At any rate, Twitter came into its own over the last few days, as various New Orleanians who’d chosen not to evacuate their city used it to report, not on what they were doing, but what was being done to them. Their dispatches had the same sort of punch that Edward R. Murrow’s reports from bombed-out London must once have had, and without the attendant propaganda.
In fact, it was the lack of melodrama and hype that distinguished Twitter’s citizen-reporting from that of the cable news networks. By early Monday morning, I was able to go to bed reasonably assured that Gustav was no Katrina. The messages from Twitterers started portentously enough: “The wind outside is ROARING outside my house now. VERY loud,” wrote emmaleigh3 at about the time the hurricane reached land. Tweeted kareng: “Power out wind picking up my friend who I am staying with just paid his flood onsurance [sic] over the phone.”
But about the same time, Caderoux was reporting “News on surge? — predictions look better compared to Katrina/Rita.” And just an hour after her friend paid up his flood insurance, kareng was sending more reassuring signals: “sun is coming up listening to Garland and drinking coffee.”
It’s true these people were themselves getting much of their information, beyond their five senses, from TV (though mostly from local TV; CNN and MSNBC were roundly derided by NOLA Twitterers as simply inept). And we shouldn’t forget that a lot of lives have been heavily disrupted in areas west and north of New Orleans. But it was instructive to note that, by Monday afternoon, CNN was still bannering its reports with haymaking slogans like “Gustav: Death, Danger, Destruction.” We expect this sort of nonsense from Fox News. Apparently we should also now expect it from CNN.

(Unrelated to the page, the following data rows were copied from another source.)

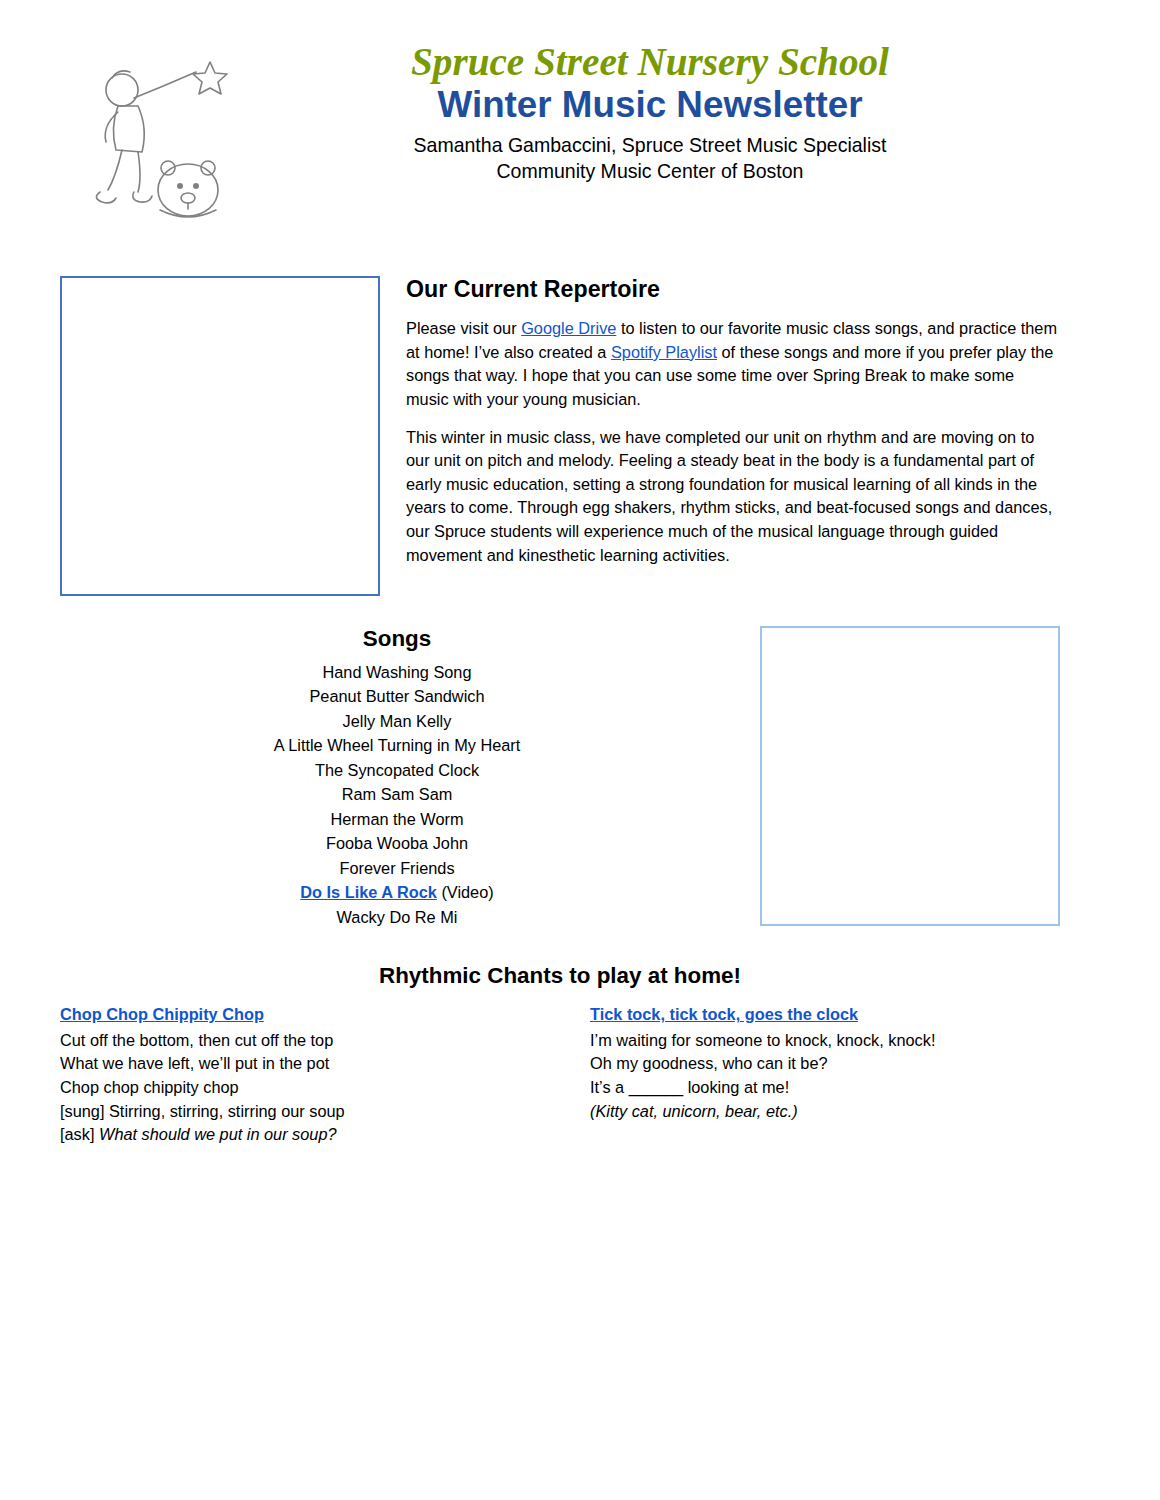Spruce Street Nursery School
Winter Music Newsletter
Samantha Gambaccini, Spruce Street Music Specialist
Community Music Center of Boston
Our Current Repertoire
Please visit our Google Drive to listen to our favorite music class songs, and practice them at home! I’ve also created a Spotify Playlist of these songs and more if you prefer play the songs that way. I hope that you can use some time over Spring Break to make some music with your young musician.
This winter in music class, we have completed our unit on rhythm and are moving on to our unit on pitch and melody. Feeling a steady beat in the body is a fundamental part of early music education, setting a strong foundation for musical learning of all kinds in the years to come. Through egg shakers, rhythm sticks, and beat-focused songs and dances, our Spruce students will experience much of the musical language through guided movement and kinesthetic learning activities.
Songs
Hand Washing Song
Peanut Butter Sandwich
Jelly Man Kelly
A Little Wheel Turning in My Heart
The Syncopated Clock
Ram Sam Sam
Herman the Worm
Fooba Wooba John
Forever Friends
Do Is Like A Rock (Video)
Wacky Do Re Mi
Rhythmic Chants to play at home!
Chop Chop Chippity Chop Cut off the bottom, then cut off the top
What we have left, we’ll put in the pot
Chop chop chippity chop
[sung] Stirring, stirring, stirring our soup
[ask] What should we put in our soup?
Tick tock, tick tock, goes the clock I’m waiting for someone to knock, knock, knock!
Oh my goodness, who can it be?
It’s a ______ looking at me!
(Kitty cat, unicorn, bear, etc.)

You’ll have to get yourself a Twitter account — free — to follow the next big story, whatever it may be. More to the point, if you find yourself in the midst of the next big story, get yourself a Twitter acount. Given the currently degraded state of TV news reporting, at least in the States, the rest of us are going to have to pick up the slack.
A footnote: I believe I have made journalistic history with this blog post. Back in the ’40s, Time magazine coined the backwards locution “Says So-and-so,” as in “Says Smith: ‘I don’t like them damn Democrats,'” or “Says Dewey: ‘Truman is toast.'” It is an item of journalese my students still find peculiar, with good reason. Nevertheless, I have in this post used the phrase “Tweeted kareng,” thus bringing Henry Luce’s insults to the language into the 21st-century.